Mesmo após o giro ontológico-hermenêutico, há quem ainda insista reduzir toda a complexidade da interpretação ao pretenso maniqueísmo entre objetivismo e subjetivismo. Streck, entusiasta da Literatura, demonstra, a partir da obra shakespeariana Medida por medida, que o giro linguístico estabeleceu novos paradigmas ao processo de interpretação. E é justamente a partir desse giro linguístico que encontramos respostas às referidas indagações.
Afinal, o que é isto – a música?
Música é a qualidade atribuída a sons organizados entre intervalos de silêncio (ritmo) a partir de sentidos compartilhados que estruturam a compreensão. Ou seja, música não é a manifestação sonora em si, tampouco a experiência sensorial que decorre dela (relação sujeito-objeto). É, antes, um atributo que se constitui por meio da linguagem intersubjetiva.
Ao ouvirmos, por exemplo, o som ordenado da batucada de tamborins, a compreensão constituída por meio da linguagem intersubjetiva revela a música enquanto predicado daquele fenômeno sonoro. É um processo quase que imperceptível, porque se compreendemos antes mesmo de interpretarmos.
Percebe-se que a organização rítmica de sons, em si, conforme a definição do produtor musical, é insuficiente para o conceito de música. Se a organização do sons fosse suficiente, concluiríamos, por exemplo, que a sirene de uma ambulância (que é rítmica) é música. De igual modo, a presença de sentido compartilhado, por si só, também é insuficiente para a definição de música. Basta lembrar que o som de um alarme de incêndio corresponde a um sentido compartilhado: perigo.
Portanto, para se estabelecer um conceito-limite, deve-se considerar o componente estético (regime da arte que identifica as coisas da arte como coisas do pensamento)[1] que o atributo música estabelece com os substantivos que se associam a ele por meio do processo de interpretação.
Certamente, ao ouvir a marcação de um tambor, ninguém há de questionar o seu predicado musical, tampouco há confundir samba e bolero. Mas não porque existe “sambosidade” no ritmo do tambor, tampouco porque o intérprete assim deseja defini-lo (linguagem privada), e sim porque há sentidos compartilhados a partir da linguagem pública, dotados de componente estético, que nos permitem compreender e interpretar a referida manifestação sonora enquanto música.

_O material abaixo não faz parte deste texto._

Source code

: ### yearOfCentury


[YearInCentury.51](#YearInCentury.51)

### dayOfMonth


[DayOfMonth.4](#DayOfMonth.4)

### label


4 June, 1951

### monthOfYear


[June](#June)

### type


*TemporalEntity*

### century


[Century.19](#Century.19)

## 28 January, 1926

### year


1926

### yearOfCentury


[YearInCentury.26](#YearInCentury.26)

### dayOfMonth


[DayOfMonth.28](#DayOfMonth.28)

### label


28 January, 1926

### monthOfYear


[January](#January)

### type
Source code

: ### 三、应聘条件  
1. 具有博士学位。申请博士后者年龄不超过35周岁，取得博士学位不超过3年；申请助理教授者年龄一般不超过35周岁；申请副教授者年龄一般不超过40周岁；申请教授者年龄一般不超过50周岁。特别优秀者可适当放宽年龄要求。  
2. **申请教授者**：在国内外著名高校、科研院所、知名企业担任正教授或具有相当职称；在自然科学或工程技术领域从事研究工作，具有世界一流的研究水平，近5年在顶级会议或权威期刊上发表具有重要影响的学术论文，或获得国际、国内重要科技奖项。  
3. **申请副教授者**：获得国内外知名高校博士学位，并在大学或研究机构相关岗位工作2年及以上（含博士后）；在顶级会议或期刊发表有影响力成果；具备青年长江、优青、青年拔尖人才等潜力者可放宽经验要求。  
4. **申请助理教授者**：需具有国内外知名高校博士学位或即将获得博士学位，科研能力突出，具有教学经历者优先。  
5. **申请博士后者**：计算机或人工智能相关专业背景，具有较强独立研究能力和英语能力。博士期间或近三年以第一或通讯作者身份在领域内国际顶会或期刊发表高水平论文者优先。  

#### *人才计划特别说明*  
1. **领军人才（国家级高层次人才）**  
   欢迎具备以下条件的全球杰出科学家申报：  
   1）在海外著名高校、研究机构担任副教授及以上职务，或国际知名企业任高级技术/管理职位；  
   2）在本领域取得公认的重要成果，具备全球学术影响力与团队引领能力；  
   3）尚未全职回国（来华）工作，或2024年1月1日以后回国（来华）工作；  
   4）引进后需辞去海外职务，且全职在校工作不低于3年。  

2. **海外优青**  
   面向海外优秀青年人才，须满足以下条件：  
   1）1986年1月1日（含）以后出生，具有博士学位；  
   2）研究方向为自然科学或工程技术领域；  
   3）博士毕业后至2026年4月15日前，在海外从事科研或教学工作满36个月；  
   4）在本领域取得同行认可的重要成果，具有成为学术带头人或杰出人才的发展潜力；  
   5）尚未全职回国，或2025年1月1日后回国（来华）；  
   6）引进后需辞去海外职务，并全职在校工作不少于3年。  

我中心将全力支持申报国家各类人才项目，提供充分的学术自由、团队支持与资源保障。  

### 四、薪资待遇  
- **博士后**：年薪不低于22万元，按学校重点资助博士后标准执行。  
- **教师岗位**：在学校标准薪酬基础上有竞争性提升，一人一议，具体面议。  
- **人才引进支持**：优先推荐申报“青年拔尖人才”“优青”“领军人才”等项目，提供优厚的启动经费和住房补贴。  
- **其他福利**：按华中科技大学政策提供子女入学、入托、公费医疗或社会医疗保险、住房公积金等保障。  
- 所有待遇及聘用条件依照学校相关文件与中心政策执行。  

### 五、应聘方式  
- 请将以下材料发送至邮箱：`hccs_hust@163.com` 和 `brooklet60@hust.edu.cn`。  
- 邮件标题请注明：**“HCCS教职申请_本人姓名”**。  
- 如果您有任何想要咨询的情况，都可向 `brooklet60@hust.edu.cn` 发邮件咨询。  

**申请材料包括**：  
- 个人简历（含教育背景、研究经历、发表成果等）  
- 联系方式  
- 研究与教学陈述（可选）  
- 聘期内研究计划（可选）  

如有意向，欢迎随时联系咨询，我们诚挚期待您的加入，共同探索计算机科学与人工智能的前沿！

O mesmo processo de compreensão e interpretação é observado no Direito. Apesar de multifacetário, o Direito, aqui compreendido como dimensão normativa da linguagem, pode ser igualmente observado como predicado de uma determinada manifestação política, preservando seu grau de autonomia a partir dos limites estabelecidos pela linguagem pública.
Em razão do aniversário do nosso professor Lenio Streck, concluo com um poema cuja inspiração busquei em seus textos.
Interpretar, vocação que me inspira o goleiro de Agudo
apanhador de palavras, segurando-as firmemente
constrangendo os que tropeçam em si mesmos
que ignoram a sabedoria da mais antiga moradora da ilha
ela, a mais velha, que sempre tem algo a nos dizer
por todos os lados, nas coisas mais insignificantes
que nada dizem, mas que tudo nos falam.
[1] RANCIÈRE, Jacques. O Inconsciente estético. São Paulo : Editora 34, 2009 (1.ª edição), p. 11.